The sequence $u_1$, $u_2$, $u_3$,... is defined by $$u_1=2\,,\,\,\,\,\,\,\,\,\,u_{k+1}=2u_k+1$$ $$u_n=3\times2^{n-1}-1$$ Show that $$\sum_{r=1}^nu_r=u_{n+1}-(n+2)$$ Prove that it is true for $n=1$ thus prove that $u_1=2$ $$\sum_{r=1}^nu_r=3\times2^{(1)}-1-((1)+2)=2$$ I guess you could alternatively use the fact that $u_1=2$ and use the equation $u_{k+1}=2u_k+1$ $$\sum_{r=1}^nu_r=2(2)+1-(1+2)=2$$ Now to prove that $$\sum_{r=1}^nu_r=u_{n+1}-(n+2)$$ you have to assume that it is true? Or assume that for any given value of $n$ that it is true, same thing though isn't it? Let $k$ be any given value (any integer greater than or equal to $1$ I assume), so $n=k$. Then by proving it true for $n=k+1$ I would be proving it true for $n=k$, is that correct?

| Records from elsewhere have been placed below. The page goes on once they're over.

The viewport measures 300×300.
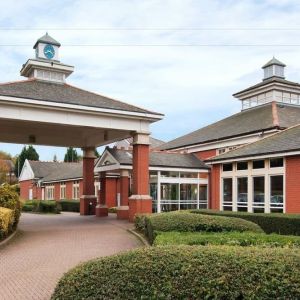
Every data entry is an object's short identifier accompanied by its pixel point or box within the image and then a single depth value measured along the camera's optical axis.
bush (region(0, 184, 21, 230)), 19.62
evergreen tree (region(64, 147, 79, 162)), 95.19
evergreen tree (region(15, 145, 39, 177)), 87.25
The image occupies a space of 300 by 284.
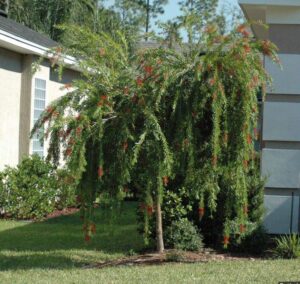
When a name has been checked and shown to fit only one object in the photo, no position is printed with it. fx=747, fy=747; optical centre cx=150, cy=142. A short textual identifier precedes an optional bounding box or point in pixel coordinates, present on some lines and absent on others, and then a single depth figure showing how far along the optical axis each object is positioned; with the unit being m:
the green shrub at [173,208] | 10.38
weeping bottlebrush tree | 8.70
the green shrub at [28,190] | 14.87
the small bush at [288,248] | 9.96
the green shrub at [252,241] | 10.26
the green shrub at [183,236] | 10.27
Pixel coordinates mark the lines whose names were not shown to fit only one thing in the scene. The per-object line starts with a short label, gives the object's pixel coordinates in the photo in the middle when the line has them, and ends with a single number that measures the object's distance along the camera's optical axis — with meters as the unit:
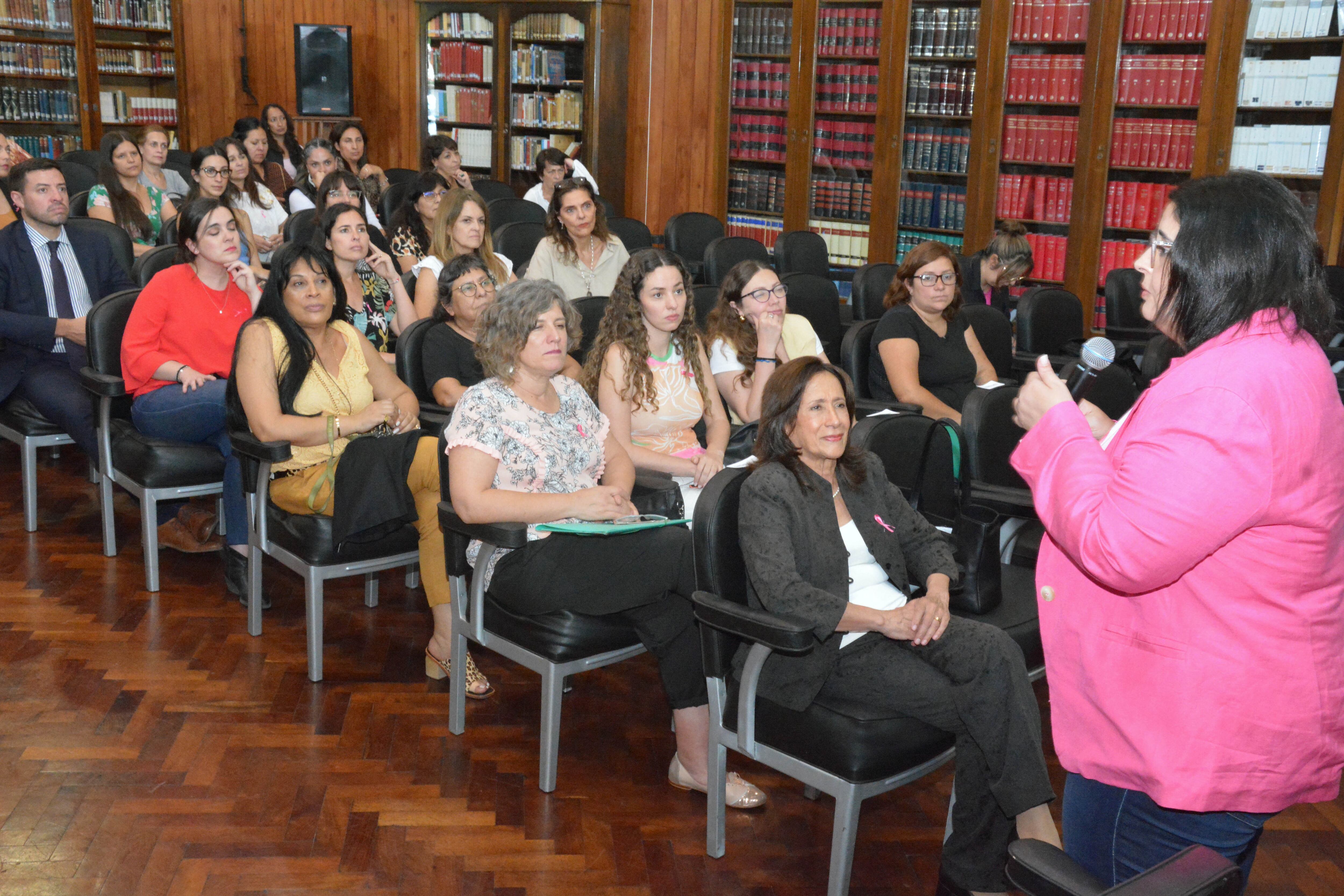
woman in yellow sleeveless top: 3.29
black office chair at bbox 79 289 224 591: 3.78
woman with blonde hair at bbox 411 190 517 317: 4.91
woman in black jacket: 2.26
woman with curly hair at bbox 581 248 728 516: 3.48
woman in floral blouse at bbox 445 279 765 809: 2.71
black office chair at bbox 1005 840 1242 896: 1.04
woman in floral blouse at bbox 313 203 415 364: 4.46
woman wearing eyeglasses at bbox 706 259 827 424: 3.84
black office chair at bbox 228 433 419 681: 3.24
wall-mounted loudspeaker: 9.98
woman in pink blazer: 1.27
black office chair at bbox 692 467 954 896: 2.20
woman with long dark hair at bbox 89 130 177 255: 5.99
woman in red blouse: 3.80
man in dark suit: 4.17
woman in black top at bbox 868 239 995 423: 4.14
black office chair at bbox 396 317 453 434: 3.85
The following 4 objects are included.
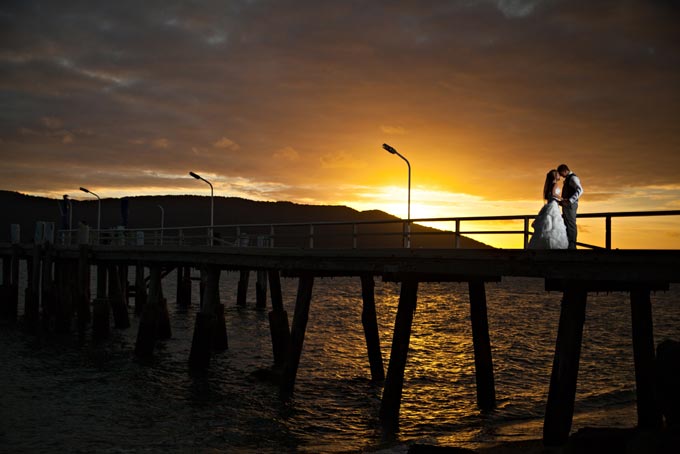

$$\sum_{r=1}^ku_r=u_{k+1}-(k+2)$$ If this is equal to $u_1+u_2+u_3+...+u_k$, then $$\sum_{r=1}^{k+1}u_r=u_{k+1}-(k+2)\color{red}{+u_{k+1}}$$ Since you're just adding the $(k+1)$th term onto the sum, $$u_1+u_2+u_3+...+u_k\color{red}{+u_{k+1}}$$ Now using $$u_{k+1}=2u_k+1,\,\,\,\,\,\,u_n=3\times2^{n-1}-1$$ I can show that $$\sum_{r=1}^{k+1}u_r=2(u_{k+1})-(k+2)$$ $$\implies2(2u_k+1)-(k+2)$$ $$\implies2(2(3\times2^{k-1}-1)+1)-(k+2)$$ $$\implies2(3\times2^k-2+1)-(k+2)$$ $$\implies3\times2^{k+1}-2-(k+2)$$ Now I need to prove that $$3\times2^{k+1}-2-(k+2)=2(u_{k+1})-(k+2)$$ by substituting $u_k=3\times2^{k-1}-1{\implies}u_{k+1}=3\times2^{(k+1)-1}-1$ into the RHS $$2(u_{k+1})-(k+2)=2(3\times2^{(k+1)-1}-1)-(k+2)$$ $${\implies}3\times2^{k+1}-2-(k+2)$$
So it does work however part of me feels that this is not the right way to go about proving it. Also one question I have is about the very breif answer given in the mark scheme.
$$\sum_{r=1}^{n}u_r=\sum_{r=1}^n3{\times}2^{r-1}-n=3(2^n-1)-n$$ Why have they changed $n-1$ for $r-1$ and subtracted $n$? What is the purpose of $u_r$?
OK, your way is correct but it is very jugaado. Explaining the given method: $$u_r=3.2^{r-1}-1$$ Sigma both sides $$ =\sum_{r=1}^n u_r =\sum_{r=1}^n (3.2^{r-1}-1)$$ Sigma of sum$$=\sum_{r=1}^n3.2^{r-1}-\sum_{r=1}^n 1 $$ Sigma of product$$ =3.\sum_{r=1}^n 2^{r-1}-\sum_{r=1}^n1$$ Geometric Series and constant sigma$$3\frac{2^n-1}{2-1}-n\\=3(2^n-1)-n$$